The Lady in the Tower: The Fall of Anne Boleyn
by Alison Weir
My Rating: 4 Stars
The imprisonment and execution of Queen Anne Boleyn, Henry VIII’s second wife, in May 1536 was unprecedented in English history. It was sensational in its day, and has exerted endless fascination over the minds of historians, novelists, dramatists, poets, artists and film-makers ever since.
Anne was imprisoned in the Tower of London on 2 May 1536, and tried and found guilty of high treason on 15 May. Her supposed crimes included adultery with five men, one her own brother, and plotting the King’s death.
Mystery surrounds the circumstances leading up to her arrest. Was it Henry VIII who, estranged from Anne, instructed Master Secretary Thomas Cromwell to fabricate evidence to get rid of her so that he could marry Jane Seymour? Or did Cromwell, for reasons of his own, construct a case against Anne and her faction, and then present compelling evidence before the King? Or was Anne, in fact, guilty as charged?
Never before has there been a book devoted entirely to Anne Boleyn’s fall. Alison Weir has reassessed the evidence, demolished many romantic myths and popular misconceptions, and rewritten the story of Anne’s fall, creating a richly researched and impressively detailed portrait of the dramatic last days of one of the most influential and important figures in English history.
What I thought
For those who are not familiar Anne Boleyn was the second wife of Henry VIII of England. She is blamed for England’s breaking away from the Catholic faith which led to the creation of the Church of England. Anne’s daughter Elizabeth I later ruled England and brought England into a golden age.
I have had a love for Tudor history since I was a teenager and I went through a phase of buying all the Tudor history books I could find. So this book has been on my shelves since at least 2010 knowing that I would get to it someday. Anne’s story has so many theories you really do not know which direction the author is going to go. A few years back I had a bad experience of this from another adaptation involving Anne, I was enraged and as a result, got rid of anything historical that they had written. (I gave them away to people that I knew that wanted them) So authors taking liberties with history is something I have had to accept but it doesn’t mean I like it…anyway back to my thought on this book.

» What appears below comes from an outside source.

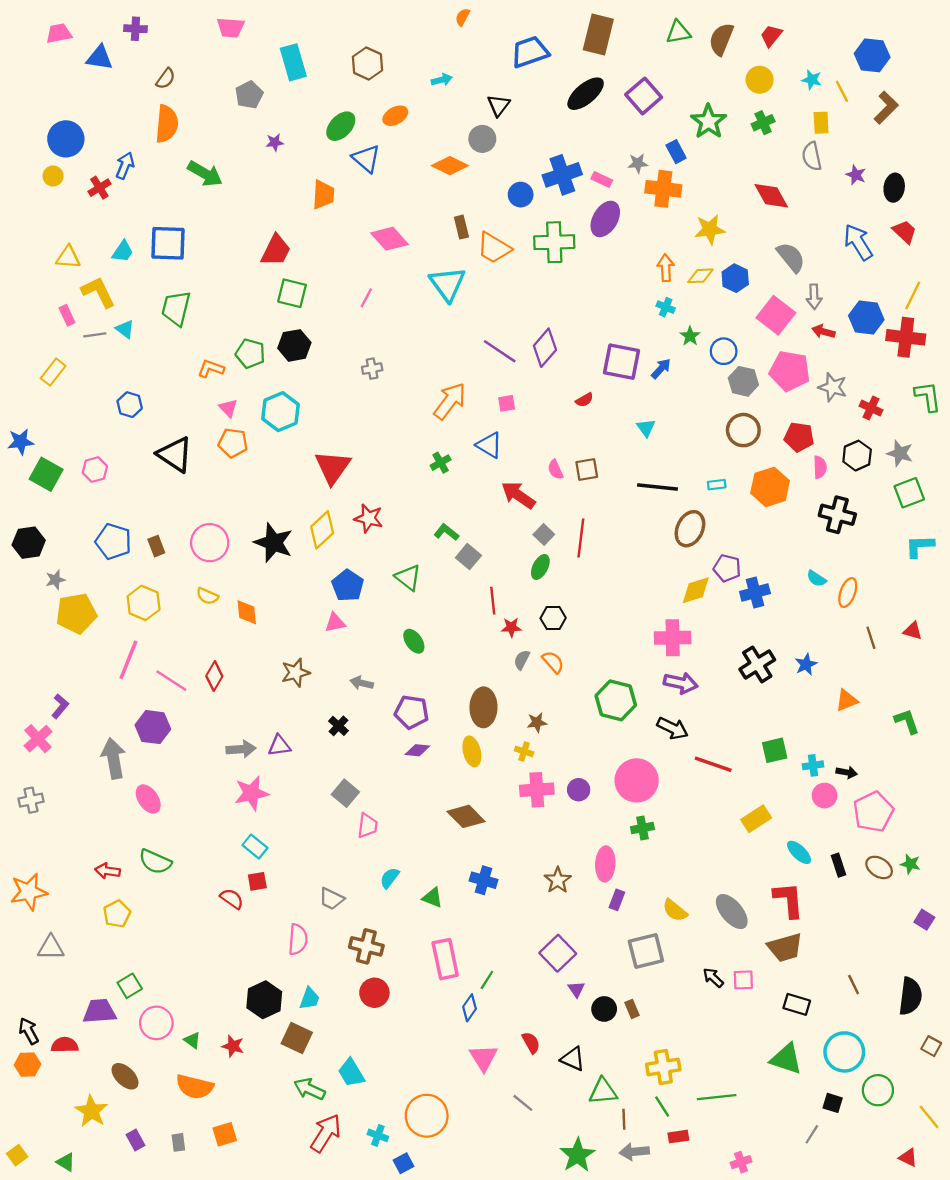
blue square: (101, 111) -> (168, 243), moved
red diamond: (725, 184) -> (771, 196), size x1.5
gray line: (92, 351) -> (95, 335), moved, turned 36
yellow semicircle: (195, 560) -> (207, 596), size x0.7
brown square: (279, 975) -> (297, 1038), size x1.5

I decided to borrow the audiobook from my library. Best decision ever! I really loved this book! Alison Weir did not just pick one theory and run with it she went through so much research and told the whole story no matter what side the information came from. You got points of view from so many sources that you can see how different things were perceived in court. The information came from those in the English court and from accounts from ambassadors and so on. It was amazing.
This story focuses on the months leading up to and during Anne’s downfall. There is so much that we do not really know and on those points, all fact was laid out but no speculation was made. This book fed my historical craving in a way other books have not. I can not wait to pick another of her books off of my shelf.
If anyone else has read this please tell me what you think about it.